Les dépens de première instance et d’appel seront supportés par l’employeur, qui succombe partiellement et ce dernier sera condamné à verser la somme de 1 500 euros au titre des frais irrépétibles de procédure de première instance et d’appel.
PAR CES MOTIFS
La cour, statuant par arrêt contradictoire,
Confirme le jugement déféré sauf en ce qu’il déboute M. [L] [H] de sa demande de rappel de salaire correspondant à l’annulation de sa mise à pied et de sa demande de documents de fin de contrat de travail conformes à l’arrêt et en ce qu’il statue sur les dépens et les frais irrépétibles,
Statuant à nouveau des chefs infirmés et y ajoutant,
Condamne la société Kéolis Seine et Oise Est à verser à M. [L] [H] la somme de 716,13 euros à titre de rappel de salaire pour annulation de la mise à pied disciplinaire du 30 septembre 2021,
Dit que la somme allouée au titre d’un rappel de salaire pour annulation de la mise à pied disciplinaire portera intérêts légaux à compter de la réception par l’employeur du courrier en la forme recommandée le convoquant à l’audience du bureau de conciliation et d’orientation.

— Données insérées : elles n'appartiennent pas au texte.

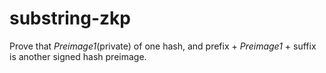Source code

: # substring-zkp
Prove that *Preimage1*(private) of one hash, and prefix + *Preimage1* + suffix is another signed hash preimage.
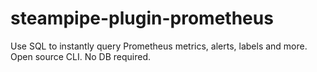 # steampipe-plugin-prometheus
Use SQL to instantly query Prometheus metrics, alerts, labels and more. Open source CLI. No DB required.
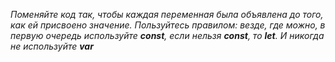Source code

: _Поменяйте код так, чтобы каждая переменная была объявлена до того, как ей присвоено значение. Пользуйтесь правилом: везде, где можно, в первую очередь используйте **const**, если нельзя **const**, то **let**. И никогда не используйте **var**_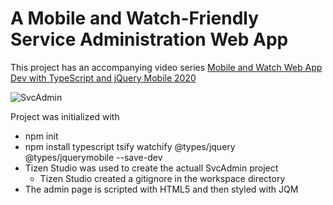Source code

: # A Mobile and Watch-Friendly Service Administration Web App

This project has an accompanying video series
[Mobile and Watch Web App Dev with TypeScript and jQuery Mobile 2020](https://www.youtube.com/watch?v=uYMiHeDpyMI&list=PLeLsYxj1gjvGyPFQxAjFg7s35rBaPYSEv)

![SvcAdmin](https://www.plantuml.com/plantuml/svg/0/dLJBQiCm4BphAqJkzXU4a91ICFHGuleKV51auOhAaf3aK6ZpxvKiE_53Yg4tx-xCxEwixRqsI9csOJ2_uaFLK0u0PgAju0-0yFnA5RaWJKfm0q0Y_8Lg0ZUKL-Gx_JGDstWOSiISrZpZfOjrUz5OKMcey0b6CU6QwAaEafA9ck9UvI3bcmjBc2Gm6w9vPGVFByYWt0X5Ekr7rF7kOOX86f4JTRNJTBjcZMHU8rJevCRPiIDnnApdXB1KIDDTp6Oik562CQBquD33vtSBETu1lMMnikFcevk4oF7wIkUqjIjCplMirHAzAZszw1fwSewndGu-6EcUYsnx_3ZjIhZzjVlFXOki3BIpMPYqIwkBB09EAtVV-VSH0dfVdbqmCFJSwNxgGDgFlIp4u7xmnOSSX7hV__t-11OFpxLW1TQvWJtXbVsX_G40 "SvcAdmin")


Project was initialized with
- npm init
- npm install typescript tsify watchify @types/jquery @types/jquerymobile --save-dev
- Tizen Studio was used to create the actuall SvcAdmin project
  - Tizen Studio created a gitignore in the workspace directory
- The admin page is scripted with HTML5 and then styled with JQM

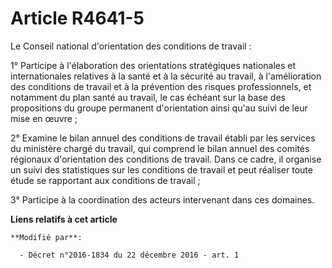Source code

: # Article R4641-5

Le Conseil national d'orientation des conditions de travail : 

1° Participe à l'élaboration des orientations stratégiques nationales et internationales relatives à la santé et à la
sécurité au travail, à l'amélioration des conditions de travail et à la prévention des risques professionnels, et notamment
du plan santé au travail, le cas échéant sur la base des propositions du groupe permanent d'orientation ainsi qu'au suivi de
leur mise en œuvre ; 

2° Examine le bilan annuel des conditions de travail établi par les services du ministère chargé du travail, qui comprend le
bilan annuel des comités régionaux d'orientation des conditions de travail. Dans ce cadre, il organise un suivi des
statistiques sur les conditions de travail et peut réaliser toute étude se rapportant aux conditions de travail ; 

3° Participe à la coordination des acteurs intervenant dans ces domaines.

**Liens relatifs à cet article**

	**Modifié par**:

	  - Décret n°2016-1834 du 22 décembre 2016 - art. 1
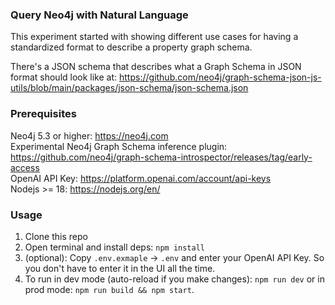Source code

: ### Query Neo4j with Natural Language

This experiment started with showing different use cases for
having a standardized format to describe a property graph schema.

There's a JSON schema that describes what a Graph Schema in JSON format
should look like at: https://github.com/neo4j/graph-schema-json-js-utils/blob/main/packages/json-schema/json-schema.json

### Prerequisites

Neo4j 5.3 or higher: https://neo4j.com  
Experimental Neo4j Graph Schema inference plugin: https://github.com/neo4j/graph-schema-introspector/releases/tag/early-access  
OpenAI API Key: https://platform.openai.com/account/api-keys  
Nodejs >= 18: https://nodejs.org/en/

### Usage

1. Clone this repo
2. Open terminal and install deps: `npm install`
3. (optional): Copy `.env.exmaple` -> `.env` and enter your OpenAI API Key. So you don't have to enter it in the UI all the time.
4. To run in dev mode (auto-reload if you make changes): `npm run dev` or in prod mode: `npm run build && npm start`.
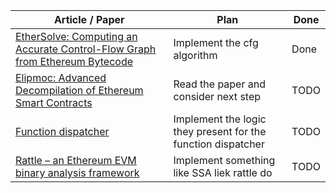 
| Article / Paper                                                                                                                                                | Plan                                                         | Done |
| -------------------------------------------------------------------------------------------------------------------------------------------------------------- | ------------------------------------------------------------ | ---- |
| [EtherSolve: Computing an Accurate Control-Flow Graph from Ethereum Bytecode](https://arxiv.org/pdf/2103.09113.pdf)                                            | Implement the cfg algorithm                                  | Done |
| [Elipmoc: Advanced Decompilation of Ethereum Smart Contracts](https://yanniss.github.io/elipmoc-oopsla22.pdf) | Read the paper and consider next step | TODO |
| [Function dispatcher](https://karmacoma.notion.site/Building-an-EVM-from-scratch-part-3-calldata-and-the-function-dispatcher-83e82ea0e02d43cfb60c0cc563729339) | Implement the logic they present for the function dispatcher | TODO |
| [Rattle – an Ethereum EVM binary analysis framework](https://blog.trailofbits.com/2018/09/06/rattle-an-ethereum-evm-binary-analysis-framework/)                | Implement something like SSA liek rattle do                  | TODO |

Dit que les intérêts échus, dus au moins pour une année entière, produiront intérêts,
Ordonne à la société Kéolis Seine et Oise Est de remettre à M. [L] [H] les documents de fin du contrat de travail conformes au présent arrêt,
Dit n’y avoir lieu au prononcé d’une astreinte,
Condamne la société Kéolis Seine et Oise Est aux dépens de première instance et d’appel,
Condamne la société Kéolis Seine et Oise Est à verser à M. [L] [H] en application des dispositions de l’article 700 du code de procédure civile la somme de 1 500 euros,
Déboute les parties du surplus de leurs demandes.
Prononcé publiquement par mise à disposition de l’arrêt au greffe de la cour, les parties en ayant été préalablement avisées dans les conditions prévues au deuxième alinéa de l’article 450 du code de procédure civile.
Signé par Monsieur Thierry CABALE, Président et par Madame Caroline CASTRO FEITOSA, greffière, auquel la minute de la décision a été remise par le magistrat signataire.